2. Description of the Prior Art
The functions of the reactor internals of a nuclear reactor include support of the core components, such as the fuel assemblies, guidance of reactor coolant flow, and support of core monitoring apparatus. Most of the supported load is transmitted through the wall of the massive core barrel which surrounds the reactor core. Between the core barrel and the core is typically a baffle-and-former arrangement, also supported by the core barrel, which guides coolant flow through the core and provides an annulus that shields the core barrel wall from excessive irradiation. Typically, the baffle plates closely surround the core outer periphery so as to minimize bypass flow, which bypass flow would otherwise lower the thermal efficiency of the reactor. Because of the baffle plates proximity to the core, they experience a high temperature or high heat generation load. This results in a thermal gradient and high mechanical loads in the baffles, formers, core barrel, and the fastening means affixing these components.
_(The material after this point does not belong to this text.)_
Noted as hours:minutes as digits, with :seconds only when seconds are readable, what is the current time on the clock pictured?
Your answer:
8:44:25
Also, the barrel, which must transmit the massive load of the lower internals and fuel assemblies, is a thick structure, typically greater than 2 inches across the barrel wall. The baffle, which is not a similar load supporting structure, is thinner, typically about one inch thick. The formers which support the baffle are typically about 1.4 inch thick, and are affixed to both the baffle, which experiences a relatively high fluid temperature, and the barrel which experiences a relatively low fluid temperature. The actual temperature of these components may also vary during a fuel operating cycle such that the highest temperature component is different at different times in the operating life. The formers and the means which affix the formers to the other components, are therefore subject to a high thermal gradient. Further, the thermal expansion along the length of the relatively thick barrel compared to the thermal expansion of the relatively thin baffle results in a differential expansion that must be accommodated by the means which fasten these components. Over the 30 or 40 year design life of a nuclear plant, the thermal gradients and high mechanical loadings can weaken the fasteners potentially resulting in failure.
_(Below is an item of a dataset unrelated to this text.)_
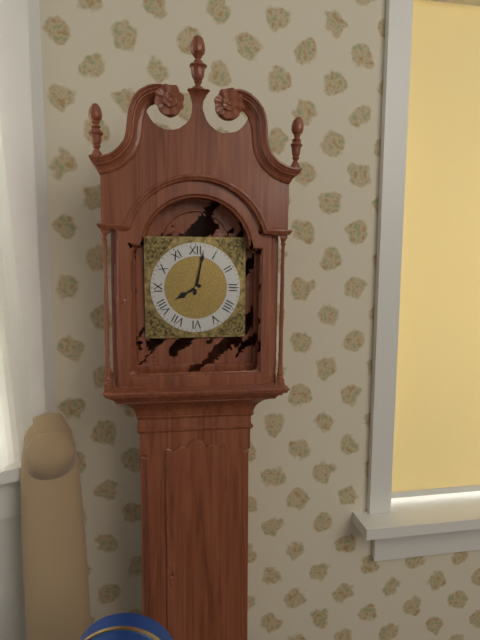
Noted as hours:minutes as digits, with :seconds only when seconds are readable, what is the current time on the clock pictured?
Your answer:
8:02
The means affixing the formers to the barrel and baffle have typically included a plurality of welds, or, more typically fasteners, such as bolts which are subject to high surface temperatures, which temperatures may rise above the saturation temperature of the coolant at its operating pressure. Some of these bolts penetrate the barrel wall from the outer periphery, and other bolts penetrate the baffle from the interior. From the foregoing discussion, it can be seen that these fasteners are subject to a high thermal load, and are also subject to thermally induced mechanical cyclic stresses. Because of the high mechanical loading, the body or shank of the fasteners is typically surrounded by an annulus within one of the components, such as the former. Early designs of fasteners were rather short bolts with relatively large shank diameters to minimize the thermal concerns. However, due to the large mechanical loadings, longer and thinner fasteners are now typically used. This, however, compounds the thermal concerns, as the fastener annulus is a barrier to heat transfer, resulting in additional heat loading of the fastener. Also, failure of such bolts has typically occurred at the junction of the head to the shank, where a rather abrupt cross-section transition occurs. Further, if coolant leaks into the annulus, it may boil due to the high fastener surface temperature in the annulus, thereby allowing chemical deposits to build up. The deposits will further decrease the heat transfer from the fasteners, resulting in even greater fastener temperatures, and greater potential for failure.
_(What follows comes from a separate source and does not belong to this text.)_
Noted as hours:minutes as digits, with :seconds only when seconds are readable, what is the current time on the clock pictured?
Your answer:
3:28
It is, therefore, desirable to provide a fastener and arrangement which will overcome these concerns of the prior art. Such an arrangement should continuously cool the fasteners during operation, so as to minimize induced thermal stresses. It should not allow boiling about the fastener surface. It further should not require excessive amounts of coolant bypass flow which would detract from the overall reactor thermal efficiency. And, it should not require significant modifications in the barrel, baffle, or formers, or add significant processes to the manufacturing of those components.